"The modest mouse-coloured people, who believe genuinely that they dislike to hear their own praises"
Questa non è una recensione del concerto dei Modest Mouse all'Estragon di Bologna. Altri più capaci provvederanno. Questa non è nemmeno una recensione dei miei primi trentadue anni di vita, dal giorno numero uno al giorno in cui ho visto Johnny Marr dal vivo. Anche se il punto a cui mi piacerebbe arrivare è quello. Ma sento che qualcosa continua a sfuggirmi.
══════════
Obiettivo dichiarato 1 |
Le affermazioni seguenti concordano con l'estratto sui Modest Mouse? Rispondi sì o no a ciascuna e cita tra virgolette le parole dell'estratto che lo stabiliscono.
(a) Il testo si presenta come una recensione del concerto all'Estragon di Bologna.
(b) Chi scrive dichiara di aver visto Johnny Marr dal vivo.
(c) Chi scrive afferma di sentire che qualcosa continua a sfuggire.
Obiettivo dichiarato 2 | Prosegui l'estratto sui Modest Mouse a partire dalla sua ultima frase.
══════════
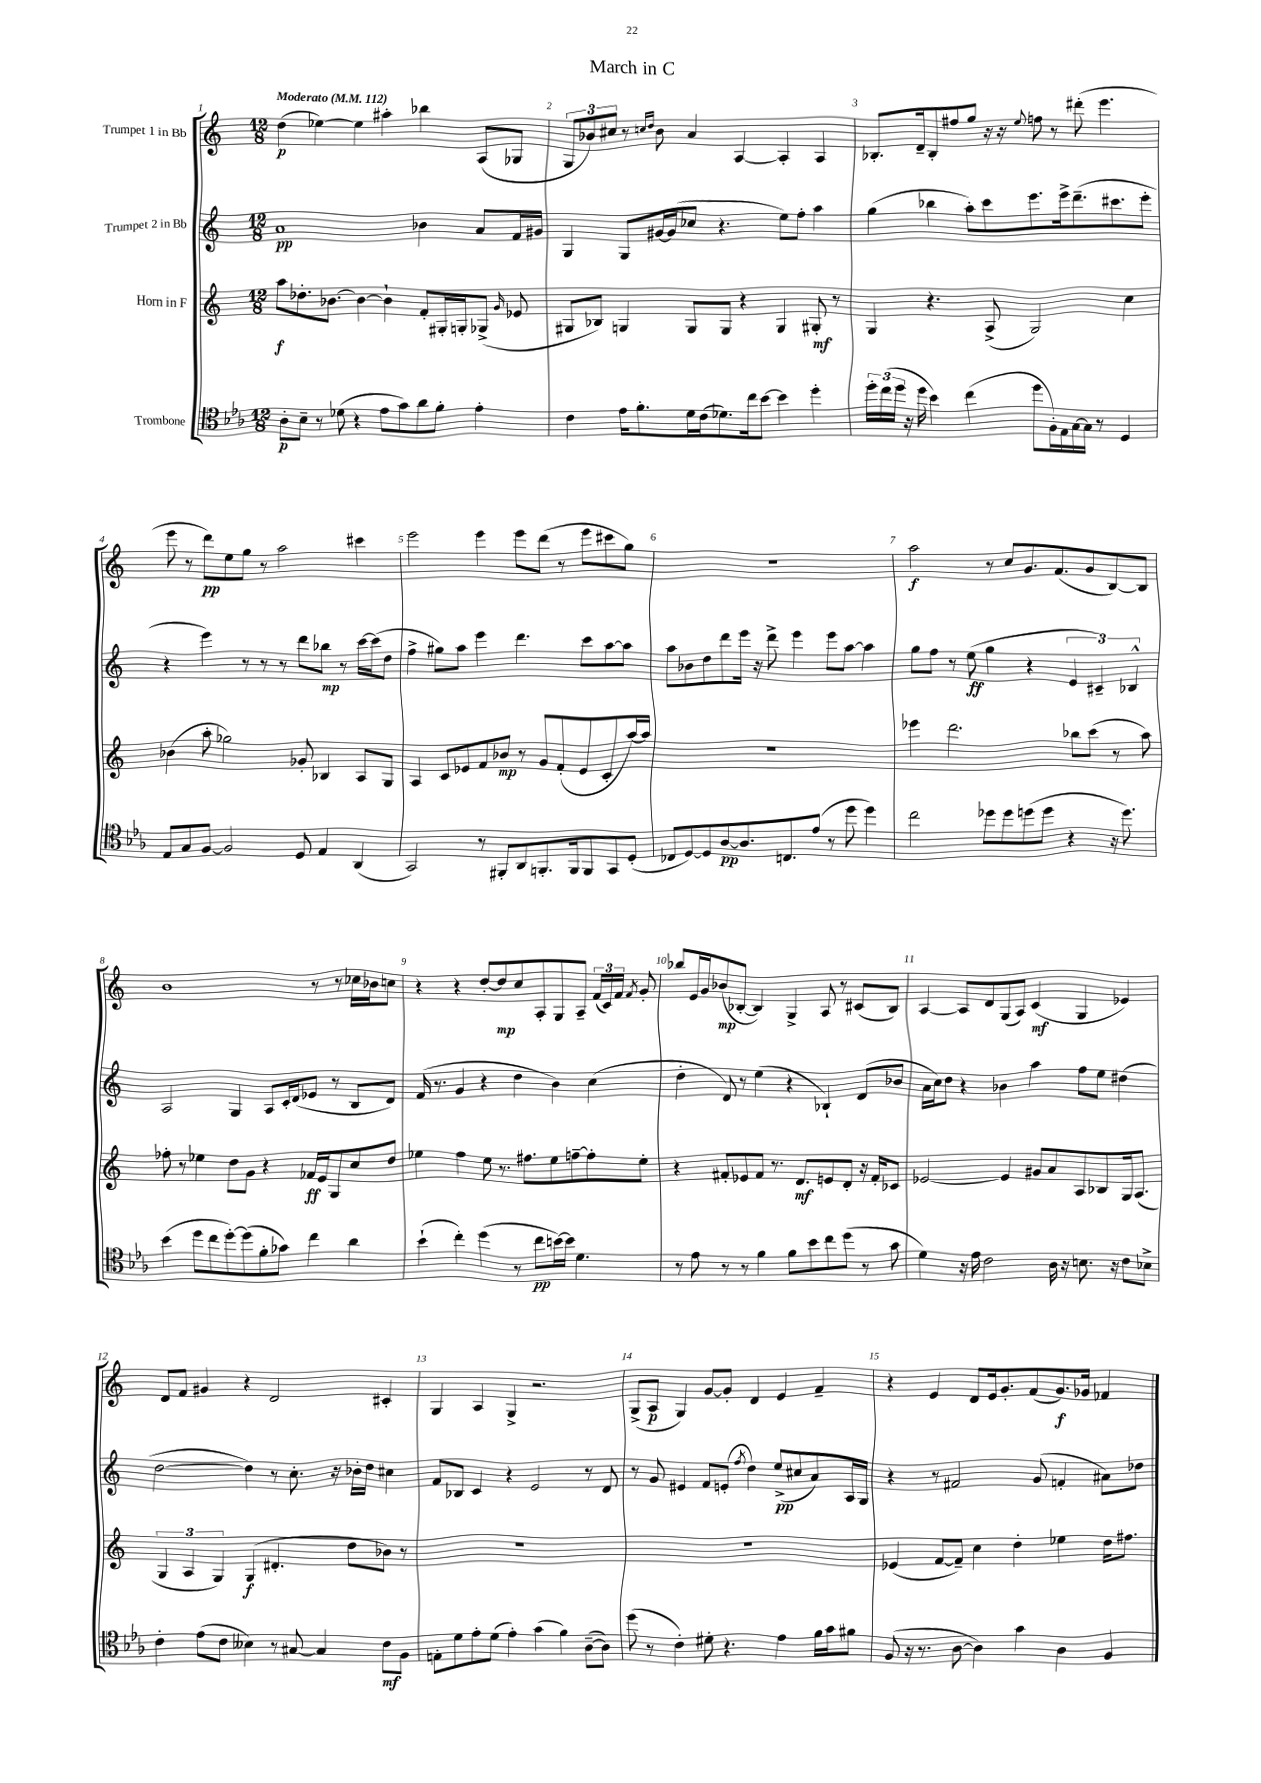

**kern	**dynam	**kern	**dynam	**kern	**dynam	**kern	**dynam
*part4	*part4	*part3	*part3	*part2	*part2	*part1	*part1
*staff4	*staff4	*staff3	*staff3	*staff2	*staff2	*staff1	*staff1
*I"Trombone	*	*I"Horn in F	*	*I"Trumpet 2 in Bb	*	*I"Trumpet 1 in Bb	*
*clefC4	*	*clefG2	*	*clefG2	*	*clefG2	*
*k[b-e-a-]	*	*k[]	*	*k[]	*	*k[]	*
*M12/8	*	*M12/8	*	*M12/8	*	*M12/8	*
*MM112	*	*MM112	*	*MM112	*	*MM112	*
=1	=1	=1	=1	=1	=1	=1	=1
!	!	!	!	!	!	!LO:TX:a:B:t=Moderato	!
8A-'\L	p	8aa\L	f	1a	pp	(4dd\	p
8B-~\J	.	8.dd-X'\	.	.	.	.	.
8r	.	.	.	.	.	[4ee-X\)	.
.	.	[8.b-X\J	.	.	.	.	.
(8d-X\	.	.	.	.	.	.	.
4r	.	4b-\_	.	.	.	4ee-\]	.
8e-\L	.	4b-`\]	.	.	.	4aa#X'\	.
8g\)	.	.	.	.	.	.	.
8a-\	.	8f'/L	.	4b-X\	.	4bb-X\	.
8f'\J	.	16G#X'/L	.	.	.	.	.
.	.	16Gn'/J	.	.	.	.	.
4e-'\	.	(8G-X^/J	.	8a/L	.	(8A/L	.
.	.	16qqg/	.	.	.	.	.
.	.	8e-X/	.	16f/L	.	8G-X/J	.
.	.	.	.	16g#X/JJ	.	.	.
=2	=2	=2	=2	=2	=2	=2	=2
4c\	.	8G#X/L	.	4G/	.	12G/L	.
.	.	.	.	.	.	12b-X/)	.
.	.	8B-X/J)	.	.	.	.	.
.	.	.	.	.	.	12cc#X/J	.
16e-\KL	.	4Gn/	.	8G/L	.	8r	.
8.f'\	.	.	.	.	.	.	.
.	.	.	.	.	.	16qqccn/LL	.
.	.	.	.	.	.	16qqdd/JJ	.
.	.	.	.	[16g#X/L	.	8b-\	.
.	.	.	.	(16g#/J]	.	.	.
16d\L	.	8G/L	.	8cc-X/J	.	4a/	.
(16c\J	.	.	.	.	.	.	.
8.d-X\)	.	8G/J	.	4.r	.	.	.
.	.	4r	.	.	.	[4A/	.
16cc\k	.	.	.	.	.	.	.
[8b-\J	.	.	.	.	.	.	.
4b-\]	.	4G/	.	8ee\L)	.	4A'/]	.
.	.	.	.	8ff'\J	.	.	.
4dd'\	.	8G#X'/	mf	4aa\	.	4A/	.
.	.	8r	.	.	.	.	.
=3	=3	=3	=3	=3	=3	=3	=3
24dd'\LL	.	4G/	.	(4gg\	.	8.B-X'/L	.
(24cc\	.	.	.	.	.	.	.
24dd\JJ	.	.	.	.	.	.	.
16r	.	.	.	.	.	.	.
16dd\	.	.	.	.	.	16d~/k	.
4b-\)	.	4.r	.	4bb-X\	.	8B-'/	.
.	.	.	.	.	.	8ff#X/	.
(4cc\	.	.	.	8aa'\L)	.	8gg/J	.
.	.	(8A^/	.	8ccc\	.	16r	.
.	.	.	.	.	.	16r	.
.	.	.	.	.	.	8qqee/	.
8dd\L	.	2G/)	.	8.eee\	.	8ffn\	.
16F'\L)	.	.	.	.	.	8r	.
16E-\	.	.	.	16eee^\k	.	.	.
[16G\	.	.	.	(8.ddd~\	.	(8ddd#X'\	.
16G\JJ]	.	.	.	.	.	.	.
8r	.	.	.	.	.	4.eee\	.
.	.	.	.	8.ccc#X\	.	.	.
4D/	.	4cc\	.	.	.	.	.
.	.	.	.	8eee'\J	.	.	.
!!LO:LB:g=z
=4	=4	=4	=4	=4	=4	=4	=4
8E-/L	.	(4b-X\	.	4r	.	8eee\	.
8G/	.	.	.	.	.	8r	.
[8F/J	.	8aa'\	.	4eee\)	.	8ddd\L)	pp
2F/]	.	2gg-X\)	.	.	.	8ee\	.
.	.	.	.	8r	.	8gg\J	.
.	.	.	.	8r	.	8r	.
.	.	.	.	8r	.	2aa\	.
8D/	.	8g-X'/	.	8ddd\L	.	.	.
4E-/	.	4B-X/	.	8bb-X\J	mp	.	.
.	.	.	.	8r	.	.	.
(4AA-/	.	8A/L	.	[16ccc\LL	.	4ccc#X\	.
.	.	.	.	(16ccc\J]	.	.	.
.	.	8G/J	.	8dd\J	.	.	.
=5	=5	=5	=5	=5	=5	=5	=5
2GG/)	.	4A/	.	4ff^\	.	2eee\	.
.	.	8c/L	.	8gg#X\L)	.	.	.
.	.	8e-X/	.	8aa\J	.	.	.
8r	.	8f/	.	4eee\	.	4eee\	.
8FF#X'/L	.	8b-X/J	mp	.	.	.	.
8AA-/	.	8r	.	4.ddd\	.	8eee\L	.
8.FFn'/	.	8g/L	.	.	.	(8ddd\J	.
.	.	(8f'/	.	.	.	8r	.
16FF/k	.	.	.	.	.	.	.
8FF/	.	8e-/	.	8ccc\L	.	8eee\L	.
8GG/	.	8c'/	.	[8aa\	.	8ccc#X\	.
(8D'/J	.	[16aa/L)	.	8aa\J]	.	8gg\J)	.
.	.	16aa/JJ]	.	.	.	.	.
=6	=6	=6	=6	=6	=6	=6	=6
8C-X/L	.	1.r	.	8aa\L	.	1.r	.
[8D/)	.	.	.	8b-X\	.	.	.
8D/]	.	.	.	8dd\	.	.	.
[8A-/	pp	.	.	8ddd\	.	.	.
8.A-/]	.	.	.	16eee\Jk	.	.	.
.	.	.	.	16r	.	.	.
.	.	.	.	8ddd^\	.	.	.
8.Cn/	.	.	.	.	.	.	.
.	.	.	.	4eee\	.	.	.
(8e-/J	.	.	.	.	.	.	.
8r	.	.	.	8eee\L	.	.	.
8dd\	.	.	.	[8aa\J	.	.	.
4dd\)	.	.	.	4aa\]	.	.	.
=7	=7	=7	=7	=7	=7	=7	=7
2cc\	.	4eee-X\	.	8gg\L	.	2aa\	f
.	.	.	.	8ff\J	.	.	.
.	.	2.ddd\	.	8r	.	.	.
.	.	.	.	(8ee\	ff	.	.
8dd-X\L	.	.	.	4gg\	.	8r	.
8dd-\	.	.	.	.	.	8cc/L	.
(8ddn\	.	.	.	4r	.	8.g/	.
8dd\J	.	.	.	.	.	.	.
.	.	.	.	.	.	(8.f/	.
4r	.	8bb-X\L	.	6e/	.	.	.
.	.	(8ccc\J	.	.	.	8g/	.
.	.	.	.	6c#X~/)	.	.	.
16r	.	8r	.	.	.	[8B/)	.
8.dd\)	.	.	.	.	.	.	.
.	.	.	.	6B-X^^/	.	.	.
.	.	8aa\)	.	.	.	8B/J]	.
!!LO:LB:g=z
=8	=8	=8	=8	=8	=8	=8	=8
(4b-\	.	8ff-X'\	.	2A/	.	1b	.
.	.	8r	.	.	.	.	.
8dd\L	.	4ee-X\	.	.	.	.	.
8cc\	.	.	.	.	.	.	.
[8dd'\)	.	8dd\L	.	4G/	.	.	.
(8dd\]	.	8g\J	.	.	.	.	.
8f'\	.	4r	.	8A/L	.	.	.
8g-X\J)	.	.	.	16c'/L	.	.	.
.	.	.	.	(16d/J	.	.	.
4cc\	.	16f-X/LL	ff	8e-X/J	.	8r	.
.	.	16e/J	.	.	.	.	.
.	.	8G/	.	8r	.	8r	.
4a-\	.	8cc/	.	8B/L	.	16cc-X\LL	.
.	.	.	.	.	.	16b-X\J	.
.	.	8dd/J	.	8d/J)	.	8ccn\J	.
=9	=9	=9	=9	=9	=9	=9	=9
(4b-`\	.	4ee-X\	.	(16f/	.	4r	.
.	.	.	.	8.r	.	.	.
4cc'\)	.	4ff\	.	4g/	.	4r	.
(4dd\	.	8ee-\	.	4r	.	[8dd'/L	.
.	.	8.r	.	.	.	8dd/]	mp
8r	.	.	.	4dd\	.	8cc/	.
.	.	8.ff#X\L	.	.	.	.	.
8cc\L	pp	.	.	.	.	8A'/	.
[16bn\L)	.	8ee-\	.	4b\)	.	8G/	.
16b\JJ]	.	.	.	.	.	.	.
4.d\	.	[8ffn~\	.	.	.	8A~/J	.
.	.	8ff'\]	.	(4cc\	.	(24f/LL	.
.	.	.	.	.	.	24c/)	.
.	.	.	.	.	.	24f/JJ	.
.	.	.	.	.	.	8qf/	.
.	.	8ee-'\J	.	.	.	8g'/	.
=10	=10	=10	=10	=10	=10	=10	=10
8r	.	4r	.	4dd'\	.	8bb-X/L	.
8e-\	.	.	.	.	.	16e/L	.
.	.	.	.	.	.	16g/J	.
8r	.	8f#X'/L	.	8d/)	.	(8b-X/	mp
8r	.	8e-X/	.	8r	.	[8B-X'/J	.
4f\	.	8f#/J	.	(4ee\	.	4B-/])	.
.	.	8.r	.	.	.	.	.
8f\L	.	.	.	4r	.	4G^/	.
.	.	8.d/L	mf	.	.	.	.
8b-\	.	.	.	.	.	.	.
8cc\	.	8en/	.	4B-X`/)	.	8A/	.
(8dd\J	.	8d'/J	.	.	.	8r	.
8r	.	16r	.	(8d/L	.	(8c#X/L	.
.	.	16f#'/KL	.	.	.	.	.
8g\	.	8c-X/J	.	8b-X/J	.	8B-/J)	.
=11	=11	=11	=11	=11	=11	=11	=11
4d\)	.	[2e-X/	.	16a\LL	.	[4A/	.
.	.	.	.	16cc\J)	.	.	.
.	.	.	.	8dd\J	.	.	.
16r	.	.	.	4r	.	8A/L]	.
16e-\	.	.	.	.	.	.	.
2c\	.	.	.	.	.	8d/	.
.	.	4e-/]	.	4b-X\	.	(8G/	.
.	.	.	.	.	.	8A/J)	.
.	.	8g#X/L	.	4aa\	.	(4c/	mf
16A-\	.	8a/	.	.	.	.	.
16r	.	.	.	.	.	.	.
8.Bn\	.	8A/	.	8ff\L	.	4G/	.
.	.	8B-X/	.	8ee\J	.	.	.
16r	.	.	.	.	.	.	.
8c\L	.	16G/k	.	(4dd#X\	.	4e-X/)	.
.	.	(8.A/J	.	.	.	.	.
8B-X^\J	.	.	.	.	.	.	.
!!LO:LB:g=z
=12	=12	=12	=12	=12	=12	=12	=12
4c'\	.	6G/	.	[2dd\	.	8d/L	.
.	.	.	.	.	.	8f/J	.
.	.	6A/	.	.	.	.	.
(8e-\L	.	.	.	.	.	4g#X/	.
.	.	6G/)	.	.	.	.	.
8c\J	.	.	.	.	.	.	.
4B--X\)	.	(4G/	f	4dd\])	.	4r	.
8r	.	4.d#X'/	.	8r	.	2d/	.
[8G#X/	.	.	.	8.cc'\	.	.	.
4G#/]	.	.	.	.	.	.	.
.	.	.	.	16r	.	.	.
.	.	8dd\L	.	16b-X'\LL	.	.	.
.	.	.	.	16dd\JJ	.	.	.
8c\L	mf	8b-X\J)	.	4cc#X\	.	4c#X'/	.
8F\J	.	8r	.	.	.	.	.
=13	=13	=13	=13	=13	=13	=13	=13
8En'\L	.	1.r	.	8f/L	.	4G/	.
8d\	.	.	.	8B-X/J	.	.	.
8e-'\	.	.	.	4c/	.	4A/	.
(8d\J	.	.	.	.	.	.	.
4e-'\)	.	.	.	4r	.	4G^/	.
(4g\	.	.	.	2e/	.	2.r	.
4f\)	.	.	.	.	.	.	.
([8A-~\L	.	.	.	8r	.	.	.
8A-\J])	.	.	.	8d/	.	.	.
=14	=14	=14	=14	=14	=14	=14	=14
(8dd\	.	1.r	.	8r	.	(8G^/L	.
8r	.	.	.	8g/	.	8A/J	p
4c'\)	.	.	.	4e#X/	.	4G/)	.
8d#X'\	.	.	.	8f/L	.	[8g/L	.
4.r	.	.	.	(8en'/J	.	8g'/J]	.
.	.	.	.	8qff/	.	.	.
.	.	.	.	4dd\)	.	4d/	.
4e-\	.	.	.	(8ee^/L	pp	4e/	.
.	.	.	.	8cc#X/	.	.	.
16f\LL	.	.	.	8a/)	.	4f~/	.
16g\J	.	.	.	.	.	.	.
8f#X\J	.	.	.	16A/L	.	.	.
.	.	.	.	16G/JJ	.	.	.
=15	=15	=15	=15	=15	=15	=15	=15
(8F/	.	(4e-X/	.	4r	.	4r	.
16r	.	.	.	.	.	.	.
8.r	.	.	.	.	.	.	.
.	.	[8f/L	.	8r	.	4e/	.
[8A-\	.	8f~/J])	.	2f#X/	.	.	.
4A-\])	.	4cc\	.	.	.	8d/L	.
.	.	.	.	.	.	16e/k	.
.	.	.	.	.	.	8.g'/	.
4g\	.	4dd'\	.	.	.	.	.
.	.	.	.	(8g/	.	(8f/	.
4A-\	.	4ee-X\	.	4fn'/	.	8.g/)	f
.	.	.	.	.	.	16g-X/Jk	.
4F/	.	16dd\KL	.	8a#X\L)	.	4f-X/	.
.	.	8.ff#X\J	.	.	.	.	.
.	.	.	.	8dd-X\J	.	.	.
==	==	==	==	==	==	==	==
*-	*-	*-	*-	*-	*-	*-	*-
══════════
Esito del compito 1 |
(a) No: «Questa non è una recensione del concerto dei Modest Mouse all'Estragon di Bologna.»
(b) Sì: «al giorno in cui ho visto Johnny Marr dal vivo»
(c) Sì: «Ma sento che qualcosa continua a sfuggirmi.»

Esito del compito 2 |
Sono rimasto a fissare per tutta la sera il lato sinistro del palco. Ammetto pubblicamente che, dalla parte opposta, Isaac Brock e il suo talento da boscaiolo serial killer non hanno esercitato troppo fascino su di me. Gli occhioni spiritati e psicotici mi fanno più paura se scappano a un Calvin Johnson che imbraccia una chitarra acustica, o se sono quello che rimane nello sguardo liquefatto di Mark E. Smith, quando nessuno lo sta più a sentire. Ma quando puoi permetterti quella potenza di fuoco e le luci sparate così sul pubblico, non so, ieri sera non ero troppo convinto, forse mi aspettavo un altro humour (problema soltanto mio: la sala abbastanza riempita godeva e saltava).
Ma lì accanto c'è Johnny Marr. Quarantatré anni, magro, mai un gesto fuori posto, inglese. Per le prime tre canzoni indossa una giacchetta grigia che mi fa ricordare l'anziano Nikki Sudden. La stessa docilità con cui scivola la chitarra sui fianchi, la stessa capigliatura irrimediabile, la mano che segue una sua armonia di movimento, più lenta della musica.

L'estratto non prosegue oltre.